すずめの戸締まりのヴレアのネタバレレビュー・内容・結末

すずめの戸締まり(2022年製作の映画)
2.3

このレビューはネタバレを含みます

かなりオカルトチックな話だった。

地震を引き起こしているのは"ミミズ"という謎の物体の仕業。白石晃士監督作品によく出て来る"霊体ミミズ"に似ている。

そのミミズは廃墟にある扉から出てきており、戸締師が扉を閉じる事で地震を抑える事が出来るのだという。
また、大地震を抑える為には"要石"というものが必要らしい。

日本各地を旅しながら扉を閉めるというロードムービー的な内容で、最初は面白くなりそうな予感に満ちていたのだが、ミミズとの対決がちょっとワンパターンで飽きてしまった。結局力づくで扉を閉めるだけだし、その際に唱える呪文もちょっとダサいし。

あと、主人公の行動原理があまりにも恋愛脳過ぎる。もう少し草太との交流を描いた後だったら良かったのだけど、椅子になるのが早すぎたし、あの状況ですぐ旅に出るには説得力を欠いていたように思えた。

また、あくまでファンタジーとしてなら問題無いが、"3.11"というワードを出してしまうのはあまりにも狙いすぎてるというか、せっかくエンタメとして楽しんでいたのに急に現実に引き戻されるようで冷めてしまった。
ほら感動するでしょ?って感動を押し付けられてるように感じられて、素直に受け取る事は出来なかった。
震災をドラマに絡めたフィクションはこれまでにも沢山あったけど、ここまでお手軽にエンタメとして消費されてしまうのは違う気がする。

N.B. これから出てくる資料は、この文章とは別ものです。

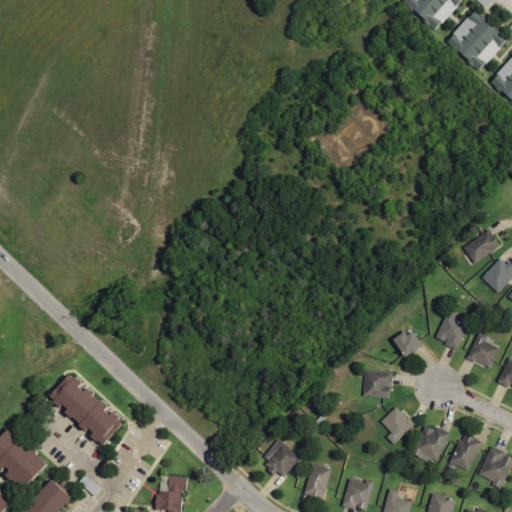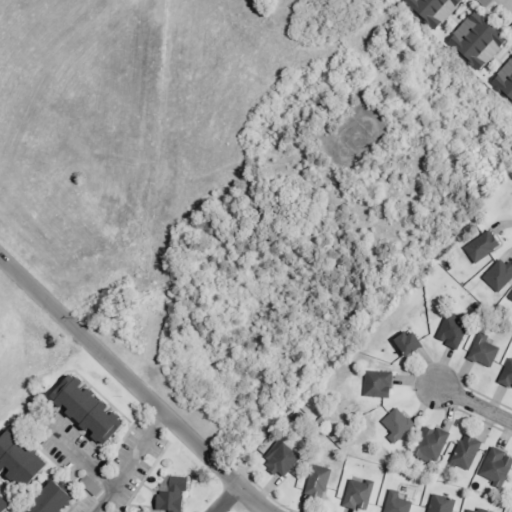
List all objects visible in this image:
road: (509, 2)
building: (433, 8)
building: (433, 10)
building: (476, 40)
building: (476, 41)
building: (505, 77)
building: (504, 79)
building: (482, 246)
building: (498, 275)
building: (510, 294)
building: (452, 332)
building: (406, 342)
building: (483, 351)
building: (507, 374)
road: (133, 383)
building: (377, 384)
road: (474, 402)
building: (82, 408)
building: (397, 425)
building: (431, 444)
building: (466, 451)
road: (85, 458)
building: (282, 458)
building: (16, 459)
road: (134, 465)
building: (496, 466)
building: (317, 482)
building: (169, 493)
building: (358, 494)
road: (225, 499)
building: (1, 500)
building: (396, 502)
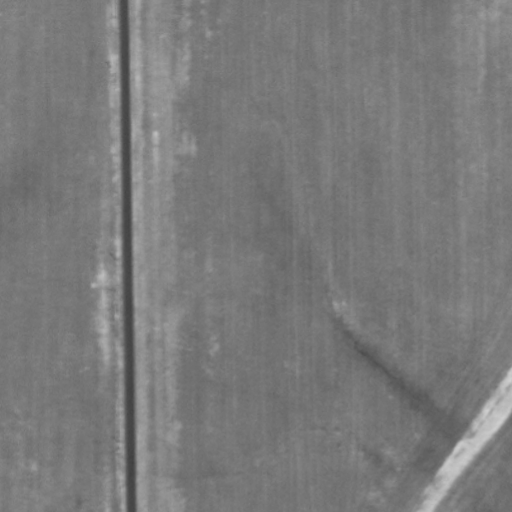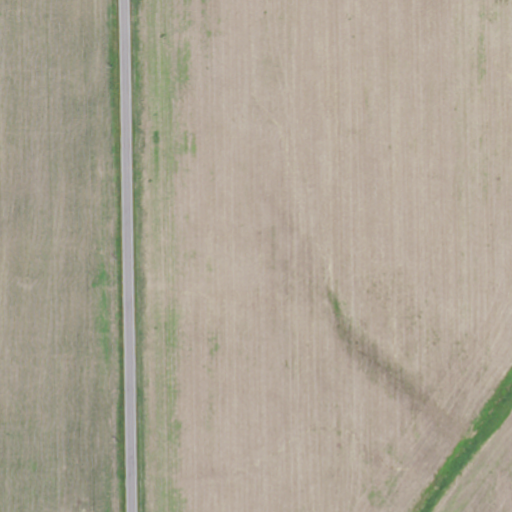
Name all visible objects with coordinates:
road: (130, 255)
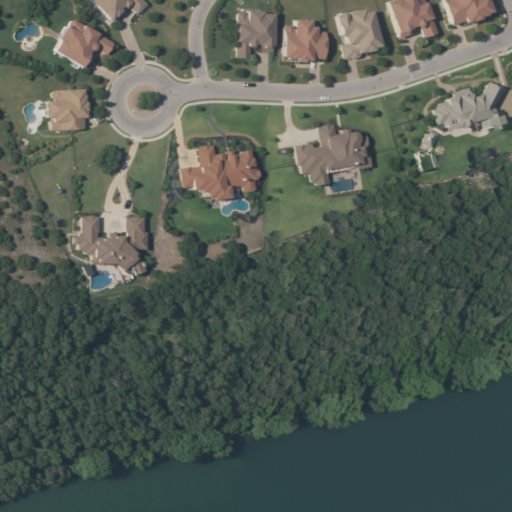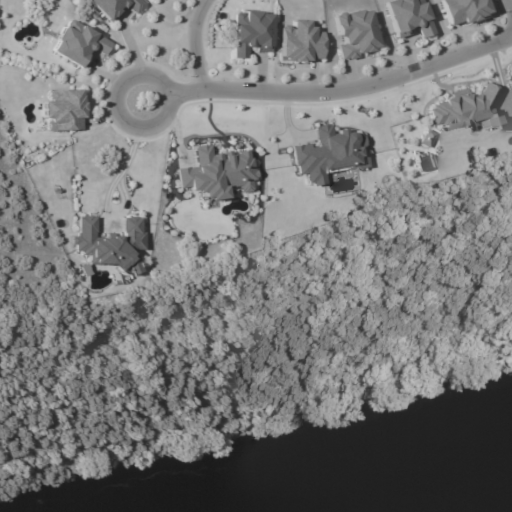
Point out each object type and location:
building: (115, 7)
building: (462, 10)
building: (406, 17)
building: (251, 32)
building: (354, 33)
building: (299, 42)
building: (77, 43)
road: (193, 43)
road: (329, 89)
building: (63, 109)
building: (466, 111)
building: (426, 138)
building: (328, 153)
building: (216, 172)
road: (119, 180)
building: (108, 243)
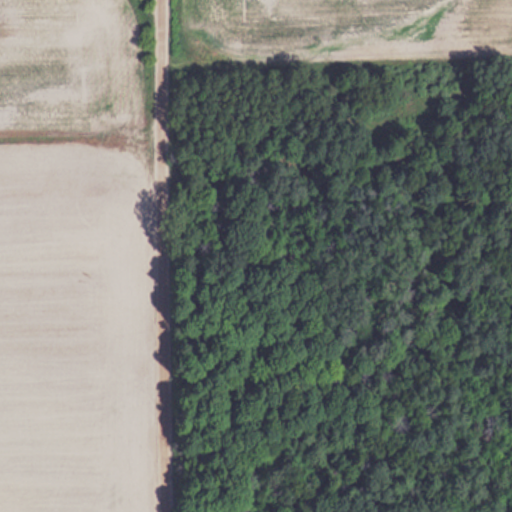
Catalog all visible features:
road: (163, 256)
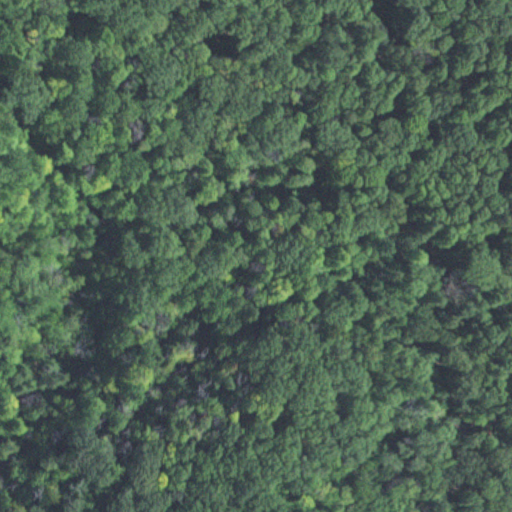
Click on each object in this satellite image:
road: (236, 22)
road: (114, 245)
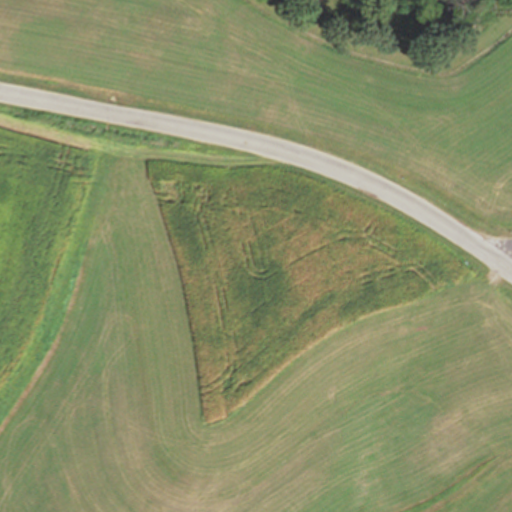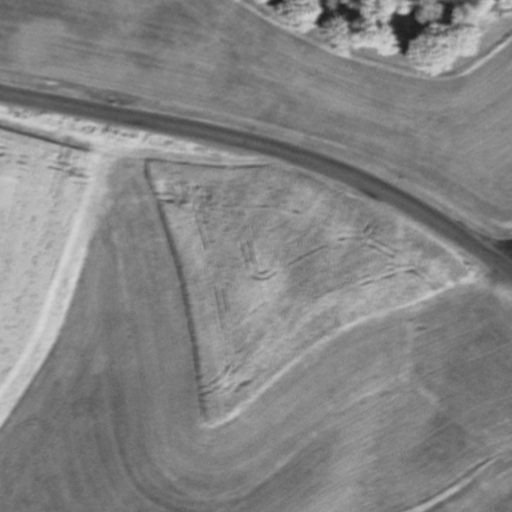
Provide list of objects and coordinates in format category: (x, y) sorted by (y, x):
road: (267, 147)
road: (177, 152)
road: (511, 264)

物語の内容としても、これだと戸締師が"扉を閉めるのに失敗した"から3.11が起きたという事になる。なのに、そこに対して何も答えが用意されていないのは不誠実に思えたし、当事者であるスズメが何も疑問を持たないのはおかしいと思える。やっぱり都合良く3.11を引用したと捉えてしまう。